Ragnar Kjartansson / Figures in Landscape
Figures in white lab coats roam a man-made landscape, pause, and kill time. They come to us as representatives of logic, science, and human progress. We have seen such images before, heroically depicted on the facades of Soviet bas-reliefs, for example, or in Diego Rivera’s Ford Motor Company murals. Only now we are in the 21st century, however, and man is no longer the rational master of his surroundings, but rather a scourge, seemingly intent on the earth’s destruction.

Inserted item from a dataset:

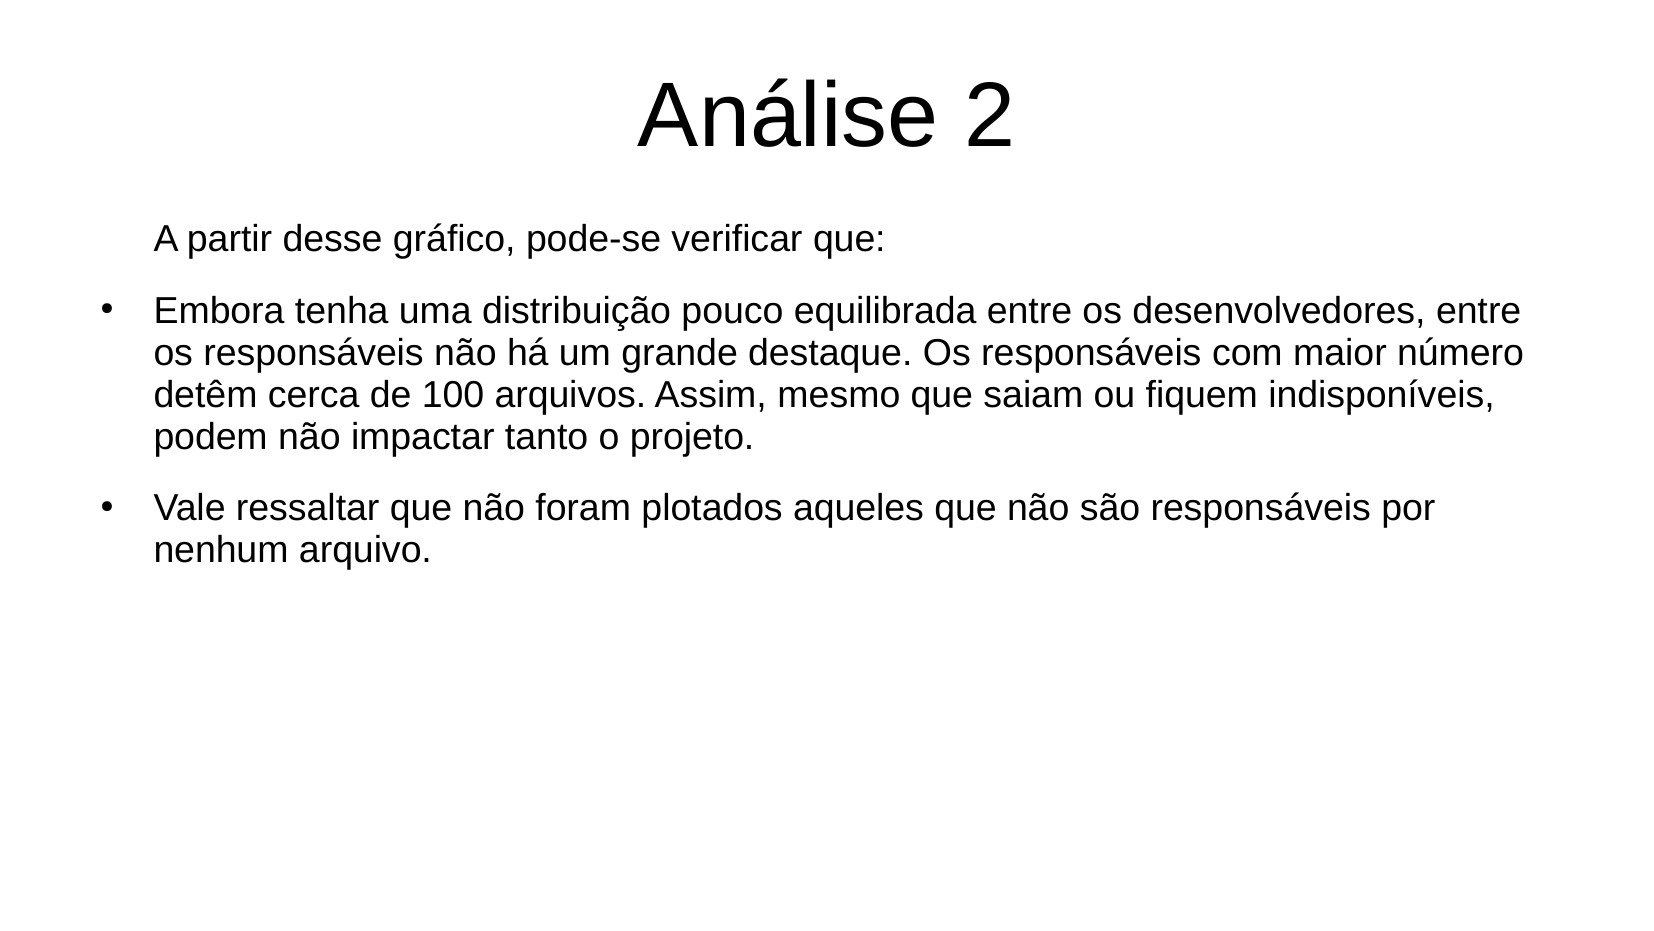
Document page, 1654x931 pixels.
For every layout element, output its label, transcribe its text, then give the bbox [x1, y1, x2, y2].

In Figures in Landscape, Ragnar Kjartansson celebrates the humanist spirit as a child of his time, with a hint of irony and taking full advantage of the technological advances that make this enormous video work possible. Comprised of seven distinct scenes, each 24-hours long, the complete piece takes an entire week to view. Each scene unfolds in a different archetypal landscape, like desktop screen savers but hand-painted as film sets. Man is confronted with nature but does little more than wander around or rest, waiting for a heroic deed that will never come.Viewers can use the work to mark time or to situate themselves at different points in the day, but the fate of the work over time will also be a reflection of its own time, as nothing is truly timeless.
Kjartansson once heard a story of Charlie Chaplin and Douglas Fairbanks meeting on a film set where Fairbanks was shooting. Fairbanks shows Chaplin an enormous castle that has been built, complete with a drawbridge, and asks what kind of scene he would shoot there if he was the director. Chaplin replies that he would lower the drawbridge, the Tramp would appear, bring in the milk bottle, and let out the cat. For Kjartansson, the story resonates. In a single gesture, Chaplin has taken down a symbol of the sublime, one associated with heroic deeds and victory.

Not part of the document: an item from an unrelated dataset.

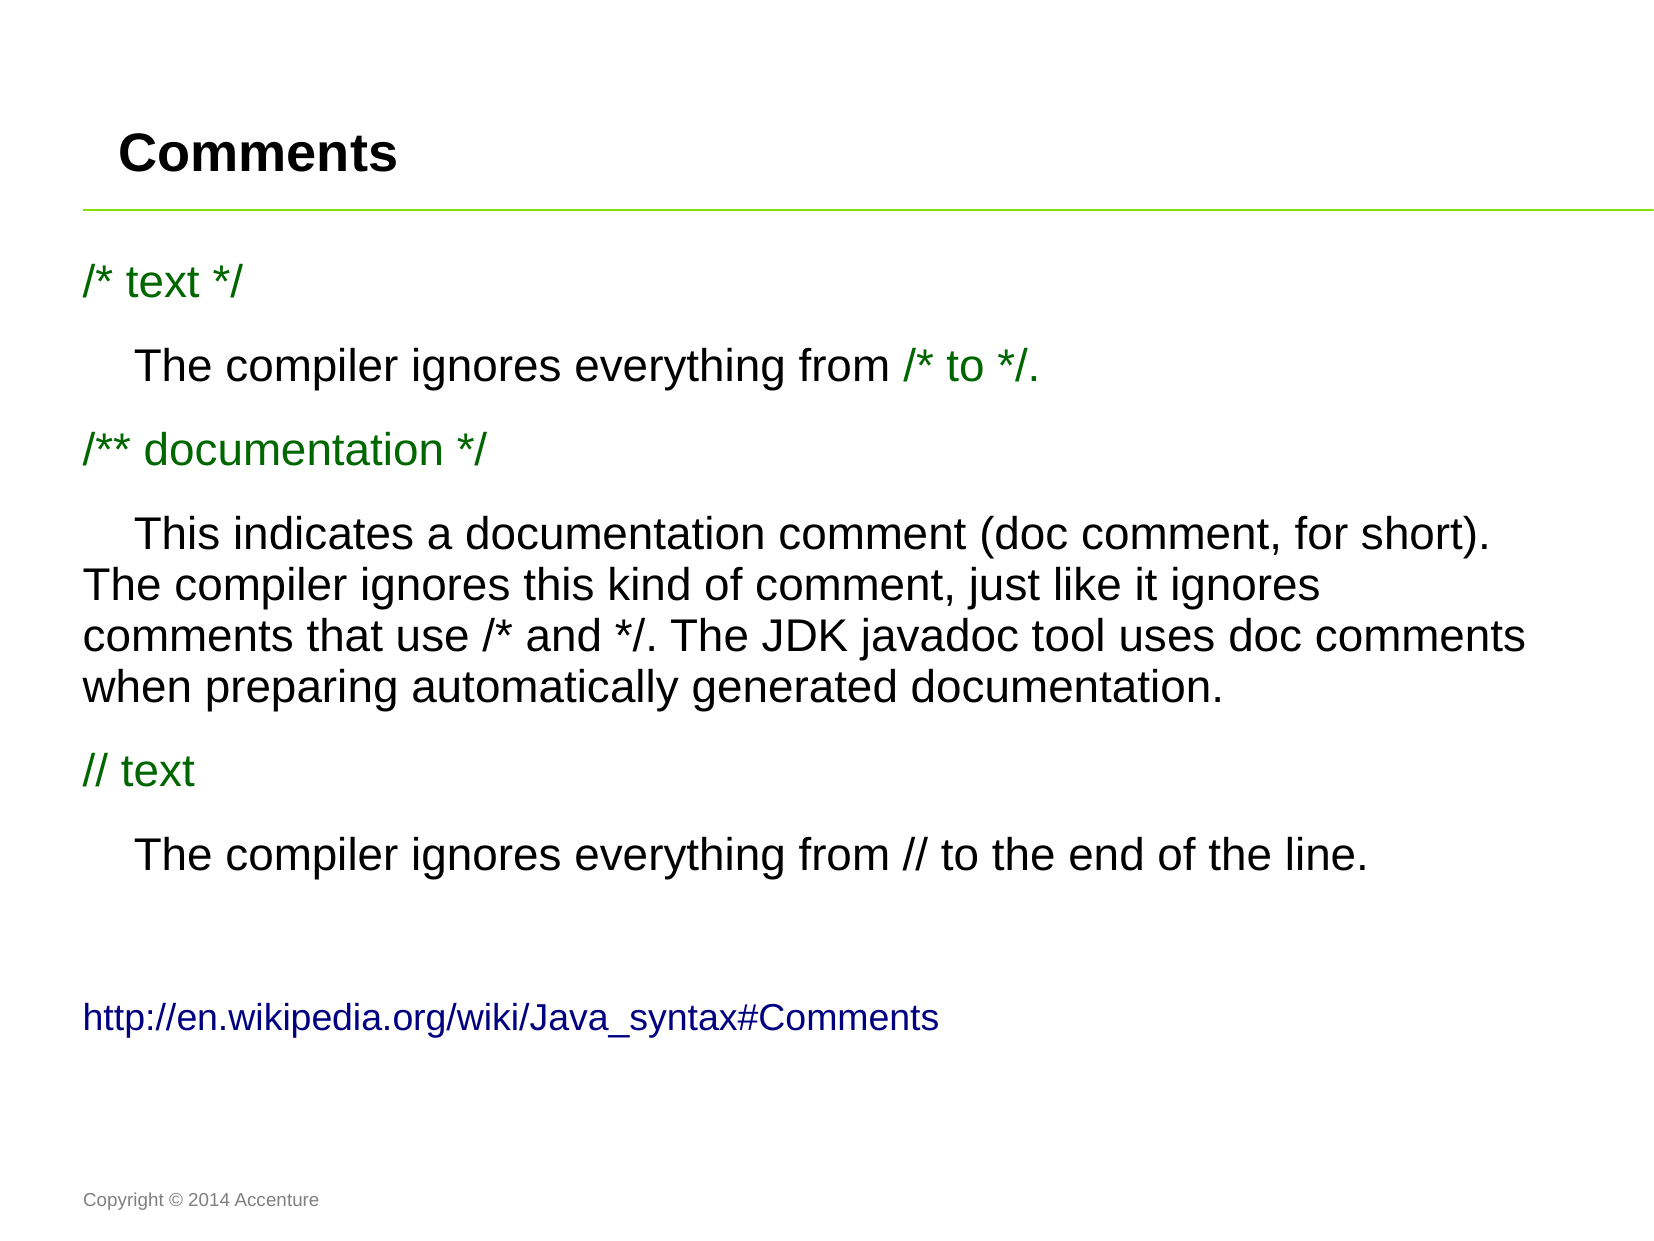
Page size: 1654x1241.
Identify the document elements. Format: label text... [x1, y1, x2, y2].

title Comments [82, 49, 1571, 257]
list /* text */ The compiler ignores everything from /* to */. /** documentation */ This indicates a documentation comment (doc comment, for short). The compiler ignores this kind of comment, just like it ignores comments that use /* and */. The JDK javadoc tool uses doc comments when preparing automatically generated documentation. // text The compiler ignores everything from // to the end of the line. http://en.wikipedia.org/wiki/Java_syntax#Comments [82, 256, 1538, 1099]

Influenced early on by artists such as Marina Abramovic and Chris Burden, Kjartansson has been testing his own stamina and endurance, and what can be achieved with repetition over time. In Figures in Landscape, the artist is no longer alone but has co-workers in the repetition. In fact, we could all define ourselves as co-workers of sorts, repeating the same actions in our everyday lives, delivering hour after hour of sheer presence in the workplace. The museum guard protecting Kjartansson’s work is no less tested than the artist, standing day after day, with little movement, ensuring the safety of the guests and artwork.

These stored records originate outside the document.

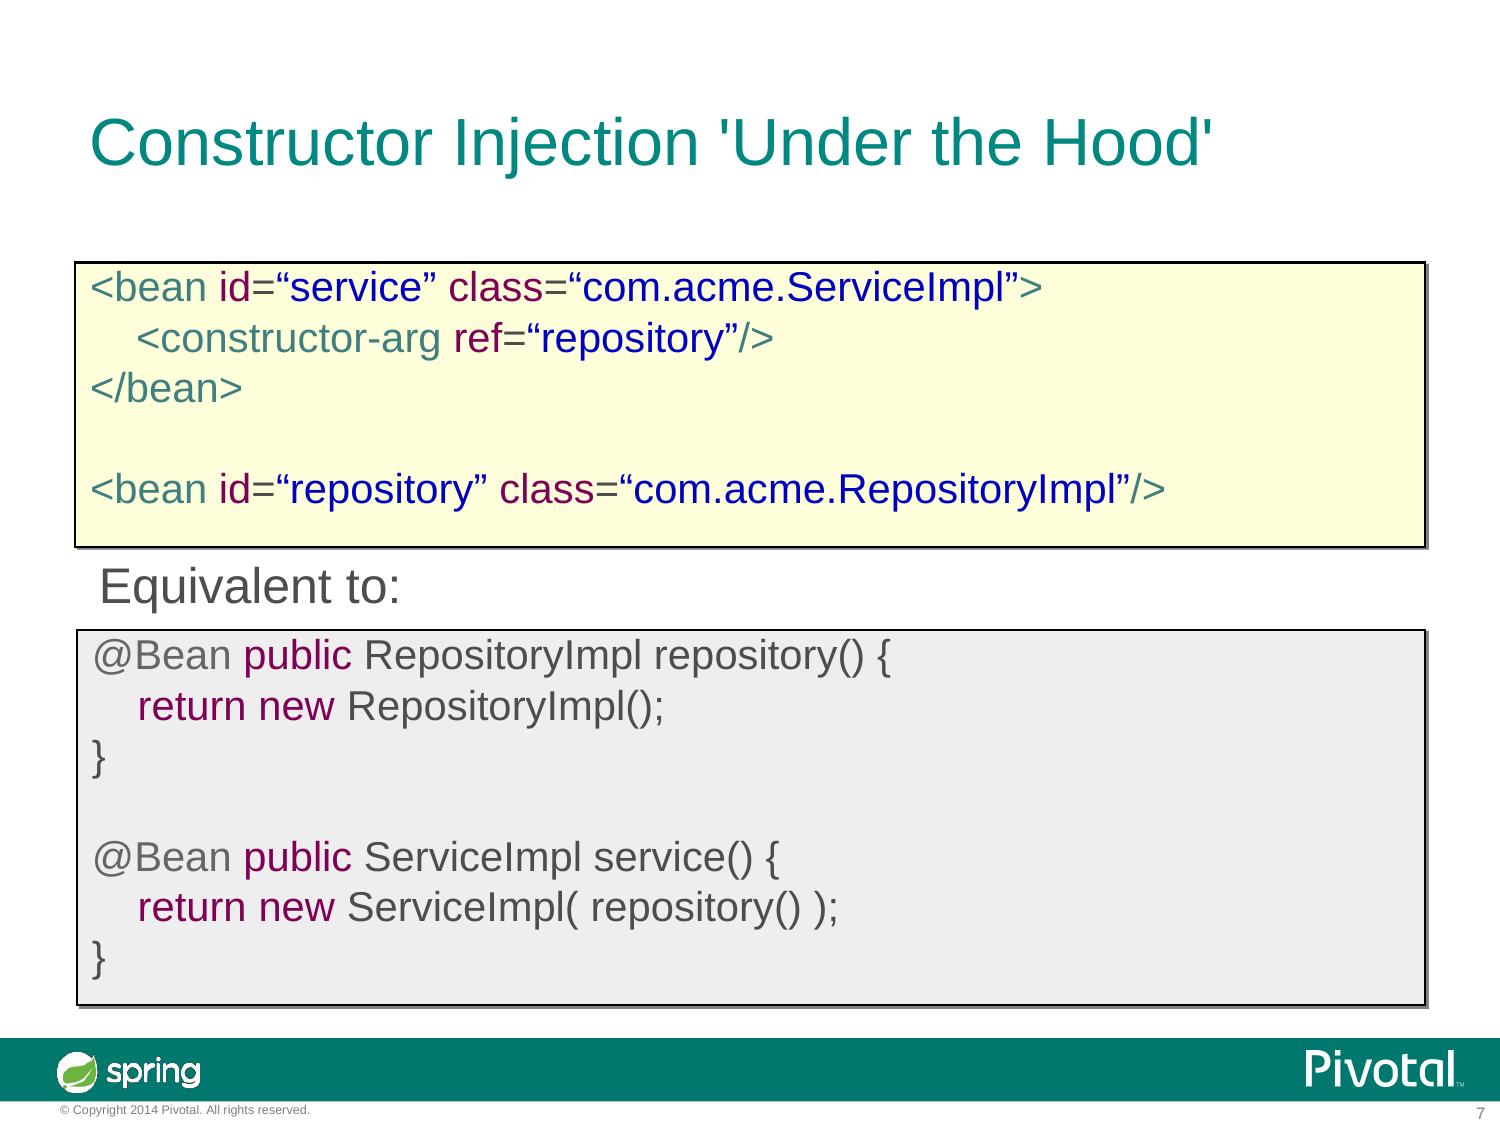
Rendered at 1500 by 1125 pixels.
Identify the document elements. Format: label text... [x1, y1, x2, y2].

picture [32, 1041, 210, 1103]
picture [1306, 1050, 1464, 1087]
list <bean id=“service” class=“com.acme.ServiceImpl”> <constructor-arg ref=“repository”/> </bean> <bean id=“repository” class=“com.acme.RepositoryImpl”/> [75, 262, 1426, 547]
title Constructor Injection 'Under the Hood' [75, 45, 1426, 233]
text_box @Bean public RepositoryImpl repository() { return new RepositoryImpl(); } @Bean public ServiceImpl service() { return new ServiceImpl( repository() ); } [77, 630, 1426, 1006]
text_box Equivalent to: [84, 546, 417, 622]
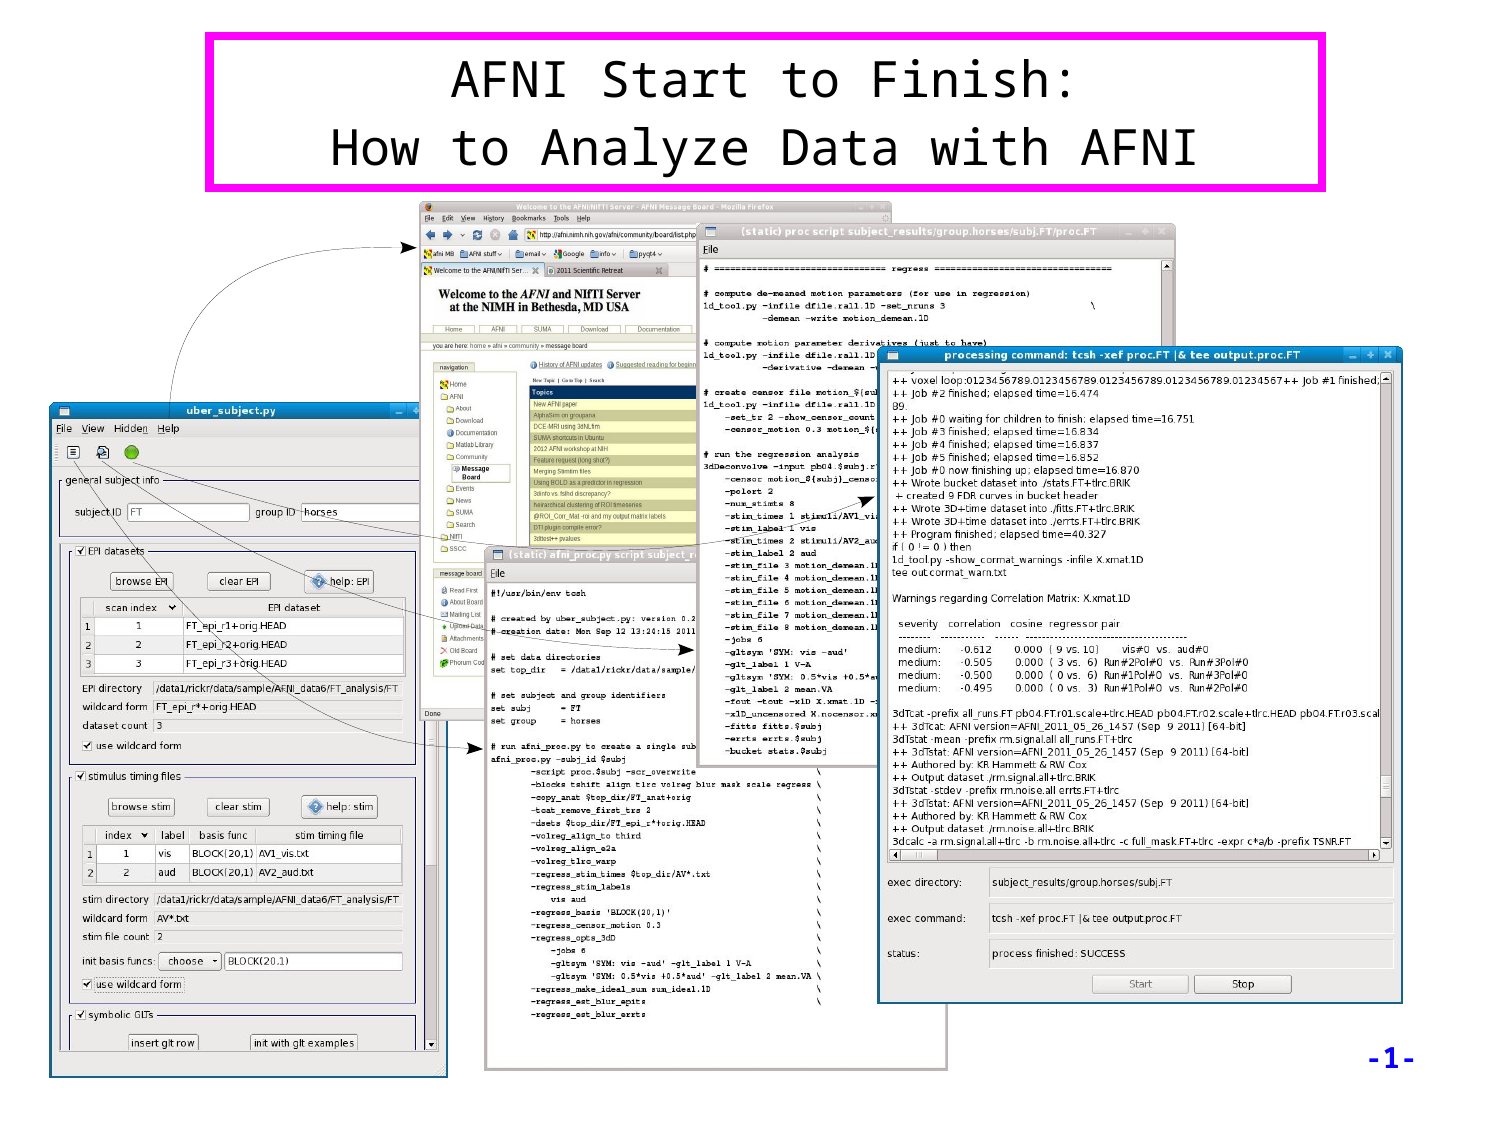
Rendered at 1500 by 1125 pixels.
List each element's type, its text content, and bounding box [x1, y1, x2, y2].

picture [49, 201, 1403, 1078]
picture [49, 402, 68, 406]
title AFNI Start to Finish: How to Analyze Data with AFNI [209, 43, 1322, 181]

As indicated by his handmade sets, Kjartansson adoptsthe artistic stance that nature is a Romantic symbol of the sublime, a stage for storytelling. He does not look to nature for facts about volcanic eruptions and land formations, but rather searches for stories of valiant acts by chieftains or the tragic destiny of a poor farmer. It is in these landscapes that his figures of rationality and human progress roam and wait, as if to reassure us of their continued conviction that science is still the source of every great deed.